--- EXTRAIT ---
....

Tu as répondu toi-même à la question ! Comment veux-tu que je sois assez manichéen, ou intelligent, ou calculateur pour penser à ça ? Je n’en sais rien. J’étais très emmerdé. Le sujet je l’avais, parce que ce type m’a profondément remué. Mais je me suis mis un été devant les textes et le clavier - et puis rien. Ça n’allait pas. J’ai commencé à travailler, mais impossible d’écrire une note sur ces mots-là. Et puis j’ai écrit quelques pazssages orchestraux, et à un moment c’est parti. La seule réponse que je peux te faire, c’est celle de l’importance du temps passé « dans le bain » avant de commencer. Il me faut une période de gestation pendant laquelle mes neurones travaillent inconsciemment avec tous les éléments que je leur donne. Pour moi c’est un truc fondamental. Elle est peut-être là, la réponse.

....

--- MATÉRIEL FOURNI ---
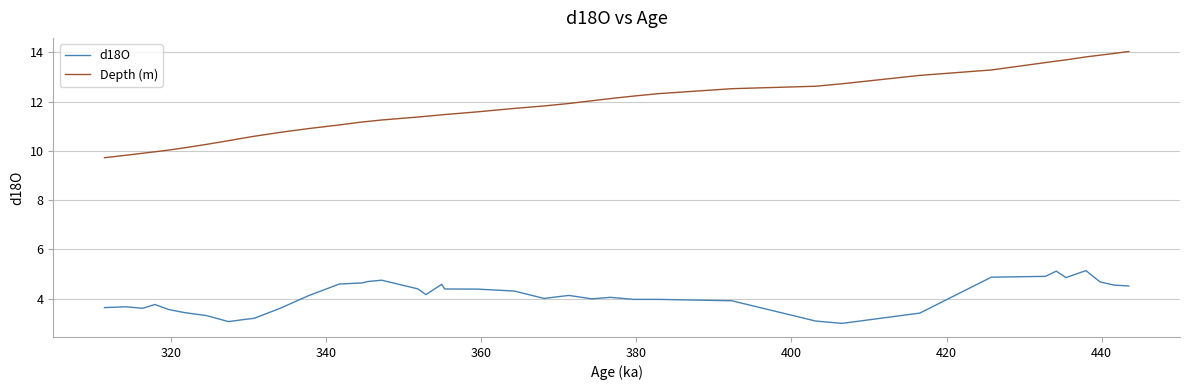

Which series has the largest range (max minus min)?

Depth (m)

....

--- D'APRÈS LES INFORMATIONS ---
- 1) Répondez brièvement à ces questions sur l'extrait :
(a) À quelle saison la personne qui parle s'est-elle mise devant les textes et le clavier ?
(b) Qu'était-il impossible d'écrire sur ces mots-là ?
(c) Qu'est-ce qui travaille inconsciemment pendant la période de gestation ?
- 2) Mettez à jour l'extrait en reprenant le passage qui commence par « Tu as répondu » et se poursuit jusqu'à « là, la réponse. », avec « clavier » remplacé par « piano ».
- 3) Traduisez en anglais cette phrase de l'extrait : « Il me faut une période de gestation pendant laquelle mes neurones travaillent inconsciemment avec tous les éléments que je leur donne. »
Le matériel ne joue ici aucun rôle.

--- RÉPONSES ATTENDUES ---
- 1)
(a) Un été.
(b) Une note.
(c) Ses neurones.

- 2)
Tu as répondu toi-même à la question ! Comment veux-tu que je sois assez manichéen, ou intelligent, ou calculateur pour penser à ça ? Je n’en sais rien. J’étais très emmerdé. Le sujet je l’avais, parce que ce type m’a profondément remué. Mais je me suis mis un été devant les textes et le piano - et puis rien. Ça n’allait pas. J’ai commencé à travailler, mais impossible d’écrire une note sur ces mots-là. Et puis j’ai écrit quelques pazssages orchestraux, et à un moment c’est parti. La seule réponse que je peux te faire, c’est celle de l’importance du temps passé « dans le bain » avant de commencer. Il me faut une période de gestation pendant laquelle mes neurones travaillent inconsciemment avec tous les éléments que je leur donne. Pour moi c’est un truc fondamental. Elle est peut-être là, la réponse.

- 3) I need a gestation period during which my neurons work unconsciously with all the elements I give them.